The circular flow of funds between banks and mutual funds is a source of systemic instability in times of stress/liquidity crunch, says RBI
The Reserve Bank of India has flagged the issue of strong interconnectedness among banks and mutual funds in India as a cause for concern. Debt mutual funds account for 70 per cent of the assets under management of the mutual fund industry.
Mutual funds have relied more on investments by banks and corporates in the backdrop of low retail participation.
The report said that due to their interconnectedness with banks, liquidity pressure is felt by the money market mutual funds whenever redemption requirements of banks are large and simultaneous.

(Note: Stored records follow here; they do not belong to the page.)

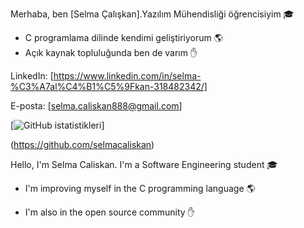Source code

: Merhaba, ben [Selma Çalışkan].Yazılım Mühendisliği öğrencisiyim 🎓

* C programlama dilinde kendimi geliştiriyorum 🌎
* Açık kaynak topluluğunda ben de varım ✋

LinkedIn: [https://www.linkedin.com/in/selma-%C3%A7al%C4%B1%C5%9Fkan-318482342/]

E-posta: [selma.caliskan888@gmail.com]

[![GitHub istatistikleri](https://github-readme-stats.vercel.app/api?username=selmacaliskan&show_icons=true)]

(https://github.com/selmacaliskan)

Hello, I'm Selma Caliskan. I'm a Software Engineering student 🎓

* I'm improving myself in the C programming language 🌎

* I'm also in the open source community ✋
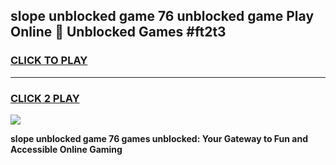 
## slope unblocked game 76 unblocked game Play Online 👋 Unblocked Games #ft2t3
<h3>
<a href="https://premium.freeplayer.one?title=slope_unblocked_game_76&ref=21F">CLICK TO PLAY</a></h3>
<hr>

<h3>
<a href="https://premium.freeplayer.one?title=slope_unblocked_game_76&ref=21F">CLICK 2 PLAY</a>
  
</h3>

<a href="https://premium.freeplayer.one?title=slope_unblocked_game_76&ref=21F/"><img src="https://clearcache.store/games.png"></a>


**slope unblocked game 76 games unblocked: Your Gateway to Fun and Accessible Online Gaming**
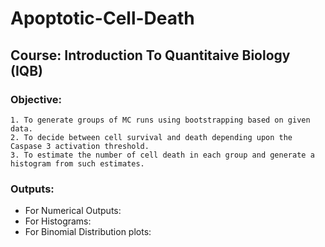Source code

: # Apoptotic-Cell-Death

## Course: Introduction To Quantitaive Biology (IQB)

### Objective:
    1. To generate groups of MC runs using bootstrapping based on given data.
    2. To decide between cell survival and death depending upon the Caspase 3 activation threshold.
    3. To estimate the number of cell death in each group and generate a histogram from such estimates.
    
### Outputs:

- For Numerical Outputs:
- For Histograms:
- For Binomial Distribution plots:
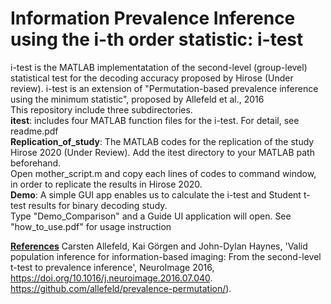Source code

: # Information Prevalence Inference using the i-th order statistic: i-test
i-test is the MATLAB implementatation of the second-level (group-level) statistical test for the decoding accuracy proposed by Hirose (Under review). i-test is an extension of "Permutation-based prevalence inference using the minimum statistic", proposed by Allefeld et al., 2016<br>
This repository include three subdirectories.<br>
<b>itest</b>: includes four MATLAB function files for the i-test. For detail, see readme.pdf<br>
<b> Replication_of_study</b>: The MATLAB codes for the replication of the study Hirose 2020 (Under Review). Add the itest directory to your MATLAB path beforehand.<br>
Open mother_script.m and copy each lines of codes to command window, in order to replicate the results in Hirose 2020.<br>
<b>Demo</b>: A simple GUI app enables us to calculate the i-test and Student t-test results for binary decoding study.<br>
Type "Demo_Comparison" and a Guide UI application will open. See "how_to_use.pdf" for usage instruction <br>

<u><b>References</b></u>
Carsten Allefeld, Kai Görgen and John-Dylan Haynes, 'Valid population inference for information-based imaging: From the second-level t-test to prevalence inference', NeuroImage 2016, https://doi.org/10.1016/j.neuroimage.2016.07.040. https://github.com/allefeld/prevalence-permutation/).
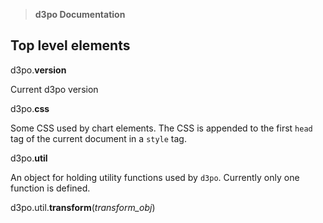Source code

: > **d3po Documentation**

## Top level elements

d3po.<b>version</b>

Current d3po version

d3po.<b>css</b>

Some CSS used by chart elements. The CSS is appended to the first `head` tag of
the current document in a `style` tag.

d3po.<b>util</b>

An object for holding utility functions used by `d3po`. Currently only one
function is defined.

d3po.util.<b>transform</b>(<i>transform_obj</i>)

Liquid debt mutual funds are large lenders in the overnight markets, such as collateralised borrowing and lending obligation (CBLO) and market repo, where banks are large borrowers. Various schemes of mutual funds also invest heavily in certificates of deposit (CDs) of banks.
The circular flow of funds between banks and mutual funds is a source of systemic instability in times of stress/liquidity crunch, etc., the RBI said.
Debt mutual funds, which had seen large inflows in 2012-13, saw a reversal when the sharp depreciation of the rupee began in response to the announcement of tapering by the Fed earlier this year in June 2013.
The RBI’s measures on tightening liquidity during July 2013 saw investments by banks as a percentage of total AUM (assets under management) of liquid/money market schemes declining from 21.14 per cent on July 15, to 13.02 per cent as on July 16, which further declined to 7.77 per cent as on July 31.
The RBI, however, noted that the special windows opened for refinance were not utilised, indicating an improvement in liquidity management by mutual funds.